Individuals with Brugada syndrome and/or cardiac conduction disease are at increased risk of sudden death due to cardiac arrhythmias (irregular heartbeats). Although mutations in the SCN5A gene (which encodes Na_V1.5, the α subunit of the main sodium channel in the heart) can cause these syndromes, they are not detected in all patients. In this issue (pages 2260–2268), Watanabe and colleagues have identified three mutations in the SCN1B gene in individuals with Brugada syndrome and/or cardiac conduction disease who lacked SCN5A mutations. Alternative SCN1B splicing gives rise to two sodium channel β subunits known as β1 and β1B. The transcripts encoding these proteins were shown to be highly expressed in normal human heart tissue, in particular in the Purkinje fibers that conduct the electrical impulses that coordinate the beating of the heart. This was consistent with the hypothesis that mutant forms of these proteins might cause cardiac arrhythmias and/or defective conduction of the electrical impulses that regulate the heartbeat. Functional evidence to support this hypothesis was provided by the observation that the mutant forms of β1 and β1B reduced Na_V1.5 sodium currents in transfected cell lines.

The cell fate determination and cellular differentiation events that occur during embryogenesis are regulated by transcription factors whose expression is tightly regulated. Indeed, once the developmental step that a transcription factor controls has been completed, it is usually silenced or inactivated. To investigate whether inactivation of transcription factors that regulate key developmental steps is important during development, Wu and colleagues engineered mice to express paired box 3 (Pax3), the transcription factor that regulates neural crest cell differentiation along several lineages, beyond the time it is normally shut off (pages 2076–2087). Defects in neural crest–derived craniofacial bone structures were observed in mice persistently expressing Pax3 in neural crest cells, and they died within two days of birth due to cleft or shortened palates. Detailed analysis revealed that Pax3 prevented neural crest cells from responding to the osteogenic factor bone morphogenetic protein 2 (BMP-2) because it directly upregulated transcription of the gene encoding sclerostin domain–containing 1 (Sostdc1), a soluble inhibitor of BMP signaling. The authors therefore conclude that one function of Pax3 is to maintain neural crest cells in an undifferentiated state by preventing them from responding to factors that induce osteogenic differentiation, and they suggest that inactivation of transcription factors is important for normal development.

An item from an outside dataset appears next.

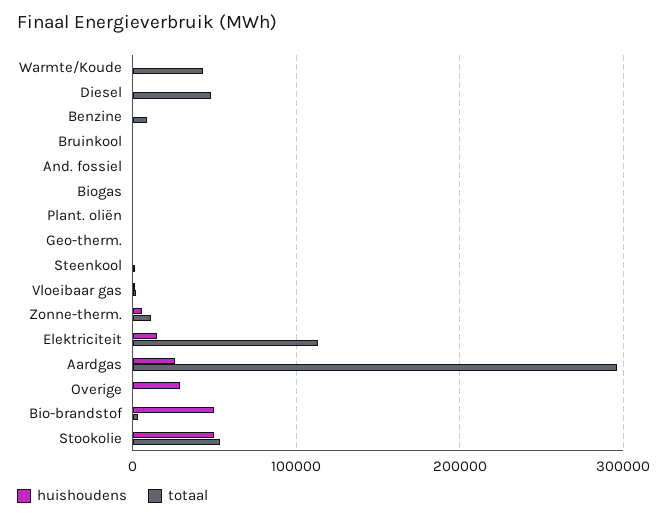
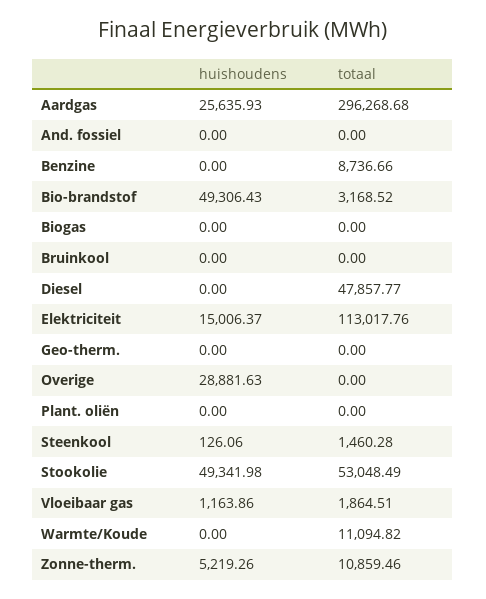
totaal, Warmte/Koude: 40000 -> 11094.82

Mouse DCs expressing CD8α are efficient at capturing material from their microenvironment and presenting it on MHC class I molecules to CTLs, a process known as cross-presentation. Many researchers are therefore interested in developing approaches to induce antitumor CTL responses by targeting tumor proteins to CD8α⁺ DCs. A new way to do this has been uncovered by Sancho and colleagues, who have identified a C-type lectin whose expression was found to be restricted to CD8α⁺ DCs and plasmacytoid DCs in mice (pages 2098–2110). Functional studies indicated that the C-type lectin, which was named dendritic cell NK lectin group receptor-1 (DNGR-1), is an endocytic receptor and that if a DNGR-1–specific antibody was conjugated to a peptide, it delivered the peptide specifically to CD8α⁺ DCs for cross-presentation. Peptide-specific CTL responses were induced in mice vaccinated with the peptide-linked DNGR-1–specific antibody and an adjuvant. Directing these CTL responses toward melanoma cells by conjugating the DNGR-1–specific antibody to known MHC class I–binding peptides from proteins overexpressed by a melanoma cell line eradicated melanoma in a therapeutic mouse model. As expression of DNGR-1 in humans was found to be restricted to a subset of DCs with characteristics similar to mouse CD8α⁺ DCs, the authors suggest that targeting DCs via DNGR-1 might provide a new approach to tumor immunotherapy.